When launched connect with a browser to https://localhost:8085. Note that you have to manually add an exception to force browser to accept the self signed certificate. Alternatively curl can be used (since we are using a self signed certificate option -k needed for alllowing "insecure" connection):

curl -gk "https://localhost:8085/rest/descriptors/vita-cfp7" | python -m json.tool
{
    "context": "Overlap analysis context.\n    Pagesize:       50\n    Standardizer:   ThreadLocalized wrapper over chemaxon.standardizer.Standardizer@72dba68d (actions count: 1)\n    Generator:      CFP bond count: 7 (bits per pattern: 1, length: 1024)\n    Comparator:     Comparator BINARY_TANIMOTO, vector size: 1024 bits\n    Extractor:      Extract packed long [] fingerprint representation (16 longs, 1024 bits)\n    Unguarded calc: Tanimoto dissimilarity of binary fingerprints represented as packed long[]\n",
    "description": "Descriptors from vitamins-cfp7.bin",
    "moleculeseturl": "rest/molecules/vitamins",
    "name": "vita-cfp7",
    "size": 30,
    "url": "rest/descriptors/vita-cfp7"
}

Advanced server configuration: Use cross-origin resource sharing

To support Cross-Origin Resource Sharing use parameter -allowedOrigins <ORIGINS>. When this parameter is specified CrossOriginFilter is configured. The value of the parameter <ORIGINS> is used as the allowedOrigins parameter of the filter.

Please note that example script rest-api-example.sh demonstrates CORS configuration described here.

Demonstrate using curl

bin/gui.sh -nobrowse -allowedOrigins "*,*"

# from a different terminal while command above still running
curl -i -H "Origin: foo.bar" http://localhost:8081/rest/descriptors
HTTP/1.1 200 OK
Date: Tue, 25 Oct 2016 21:17:55 GMT
Access-Control-Allow-Origin: foo.bar
Access-Control-Allow-Credentials: true
Content-Type: application/json
Content-Length: 18
Server: Jetty(9.3.13.v20161014)

{"descriptors":[]}

Demonstrate using browsers

In the following example two servers are launched (in different terminals) to listen on different ports.

# Launch embedded server 1 - with no CORS
bin/gui.sh \
    -mols -name:vitamins:-mms:vitamins-mms.bin:-mid:vitamins-name.bin \
    -desc -desc:vitamins-cfp7.bin:-mols:vitamins:-name:vita-cfp7 \
    -nobrowse \
    -port 8085

# Launch embedded server 2 in a different terminal - with CORS
bin/gui.sh \
    -mols -name:vitamins:-mms:vitamins-mms.bin:-mid:vitamins-name.bin \
    -desc -desc:vitamins-cfp7.bin:-mols:vitamins:-name:vita-cfp7 \
    -nobrowse \
    -port 8086 \
    -allowedOrigins "*,*"

Note that *,* used as the value of -allowedOrigins.

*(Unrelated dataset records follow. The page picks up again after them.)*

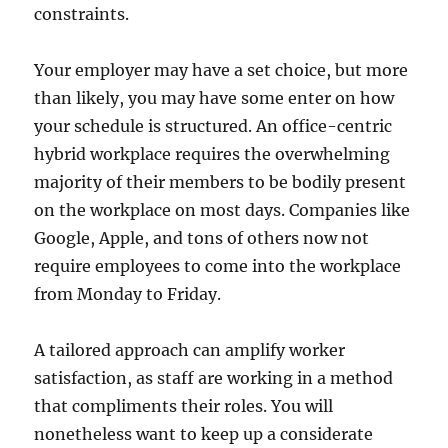
constraints.
Your employer may have a set choice, but more
than likely, you may have some enter on how
your schedule is structured. An office-centric
hybrid workplace requires the overwhelming
majority of their members to be bodily present
on the workplace on most days. Companies like
Google, Apple, and tons of others now not
require employees to come into the workplace
from Monday to Friday.
A tailored approach can amplify worker
satisfaction, as staff are working in a method
that compliments their roles. You will
nonetheless want to keep up a considerate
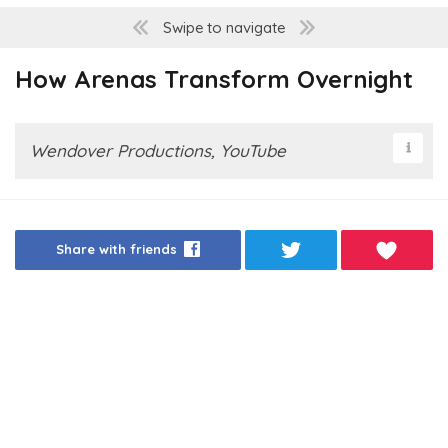
Swipe to navigate
How Arenas Transform Overnight
Wendover Productions, YouTube
Share with friends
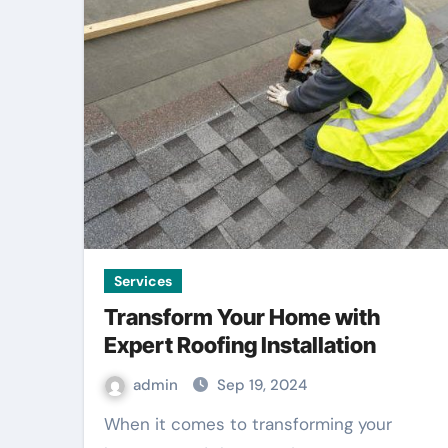
Services
Transform Your Home with
Expert Roofing Installation
admin
Sep 19, 2024
When it comes to transforming your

This is a workaround for a problem with command line arguments globbing when when using Windows + Cygwin.

Both servers expose real time search for the vitamins datasets, all links (using absolute and relative references) work:

Page served by the CORS enabled server (listening on port 8086) can not fetch data from non CORS enabled (listening on port 8085) server, following link breaks:

Page served by non CORS enabled (listening on port 8085) server can fetch data from CORS enabled (listening on port 8086) server, following link works:

Advanced server configuration: Use request logging

Tool gui.sh can write a text based access log of the embedded server when using option -log <LOGFILE>. Please note that the log file format might be changed in the future releases and it does not contain the POST request bodies. Request log is written by org.eclipse.jetty.server.NCSARequestLog provided by the embedded Jetty server.

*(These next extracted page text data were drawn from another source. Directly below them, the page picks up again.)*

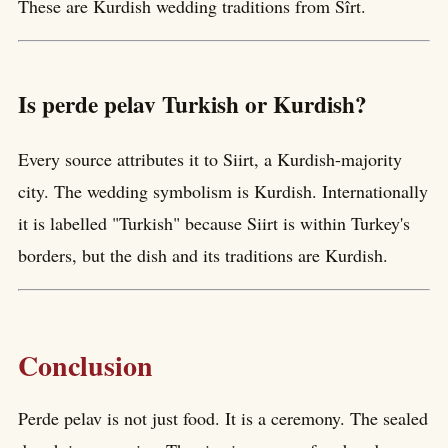
These are Kurdish wedding traditions from Sîrt.
Is perde pelav Turkish or Kurdish?
Every source attributes it to Siirt, a Kurdish-majority
city. The wedding symbolism is Kurdish. Internationally
it is labelled "Turkish" because Siirt is within Turkey's
borders, but the dish and its traditions are Kurdish.
Conclusion
Perde pelav is not just food. It is a ceremony. The sealed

Advanced server configuration: Additional static content

Additional static content can be exposed by the embedded server gui.sh by option -additionalresourcedir <DIR>. When specified contents of the given directory <DIR> will be exposed under /additional/. MarvinJS used in the WebUI can recognize a Marvin JS license file (marvin4js-license.cxl) put into the given directory.